Okay, so media critic Howard Kurtz doesn't want us to talk about 2016. But the problem is that a couple dozen Republican hopefuls do... and they're running plays that merit our attention. Here's Howie's jovial rant to SiriuxXM's Julie Mason, a call out.
In the meantime, fresh from his fiery speech in Iowa, Wisconsin Governor Scott Walker ran a crowd on fellow governor Chris Christie's UK trade mission and, like Christie, developed a case of Marshawn Lynch when asked not about NATO, but about evolution.
Rick Perry, Marco Rubio, Ted Cruz, et al are likely canceling their ring-kissings at 10 Downing Street.

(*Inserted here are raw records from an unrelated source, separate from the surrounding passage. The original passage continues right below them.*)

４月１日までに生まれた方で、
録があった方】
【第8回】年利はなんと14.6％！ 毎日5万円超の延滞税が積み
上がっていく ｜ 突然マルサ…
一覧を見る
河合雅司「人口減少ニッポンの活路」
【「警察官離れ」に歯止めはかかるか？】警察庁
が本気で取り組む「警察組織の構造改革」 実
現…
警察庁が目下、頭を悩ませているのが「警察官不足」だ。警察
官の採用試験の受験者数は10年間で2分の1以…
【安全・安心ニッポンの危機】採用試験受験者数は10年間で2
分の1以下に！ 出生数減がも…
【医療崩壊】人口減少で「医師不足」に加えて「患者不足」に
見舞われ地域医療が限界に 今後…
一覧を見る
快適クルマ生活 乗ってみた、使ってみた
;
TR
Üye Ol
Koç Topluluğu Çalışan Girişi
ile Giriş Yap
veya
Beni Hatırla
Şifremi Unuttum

Back at home, and undeterred, Walker tried another play, a trial balloon to cut funding on his state's academic crown jewel, the University of Wisconsin. The strategy was surely to curry favor with his less-government base and reprise his stare-down with unions (in case anyone thinks he's a one-hit wonder).

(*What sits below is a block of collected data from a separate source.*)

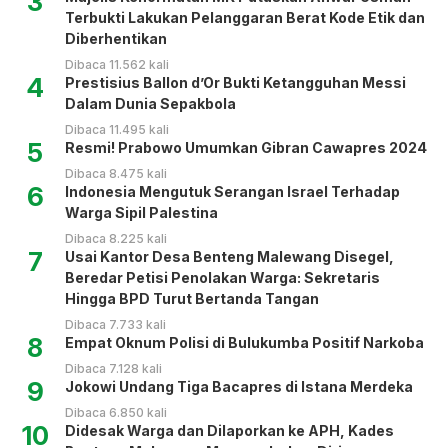
3
Terbukti Lakukan Pelanggaran Berat Kode Etik dan
Diberhentikan
Dibaca 11.562 kali
4
Prestisius Ballon d’Or Bukti Ketangguhan Messi
Dalam Dunia Sepakbola
Dibaca 11.495 kali
5
Resmi! Prabowo Umumkan Gibran Cawapres 2024
Dibaca 8.475 kali
6
Indonesia Mengutuk Serangan Israel Terhadap
Warga Sipil Palestina
Dibaca 8.225 kali
7
Usai Kantor Desa Benteng Malewang Disegel,
Beredar Petisi Penolakan Warga: Sekretaris
Hingga BPD Turut Bertanda Tangan
Dibaca 7.733 kali
8
Empat Oknum Polisi di Bulukumba Positif Narkoba
Dibaca 7.128 kali
9
Jokowi Undang Tiga Bacapres di Istana Merdeka
Dibaca 6.850 kali
10
Didesak Warga dan Dilaporkan ke APH, Kades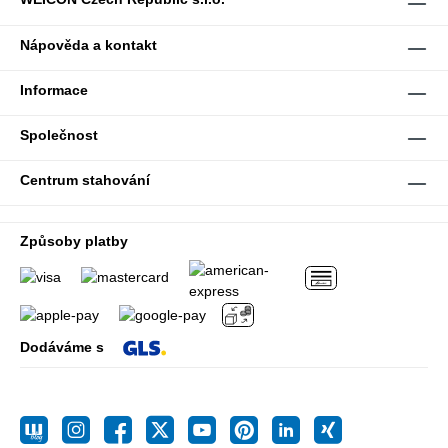
Nápověda a kontakt
Informace
Společnost
Centrum stahování
Způsoby platby
Dodáváme s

Aided by the state's intellectual elite, the balloon was popped with a recast, positioning Walker's cuts as a cynical attempt to buff up the governor's presidential bonafides and, oh yeah, a reminder that Walker has no college degree, a ping to curb his 2016 appeal.
In other news, former Florida Governor Jeb Bush ran a crazy Ivan on the pregnant question of what might be called relative influence. "I am my own man," he insisted to a pro-growth Chicago business crowd.
Having gotten that out of the way, the son and brother of two former presidents then proceeded to run call outs on President Obama's failed foreign policy. And Hillary's too. His aids whispered that the likes of James Baker and George Shultz would return to run the foreign policy show in a Jeb Bush White House -- another ping, but this one to suggest he's a badass on turror (sic).
It was left to DNC communications director, Mo Elleithee, to offer this written counter, a recast (and forecast) of what another Bush POTUS would look like: "The fact is many of the enemies that we face today were emboldened and rose because of George W. Bush's inept foreign policy... and Jeb Bush supported those policies at every turn."
This might bore Howard Kurtz, but in the theatre of influence and strategy, it is high entertainment and these are only the opening acts to the 2016 drama.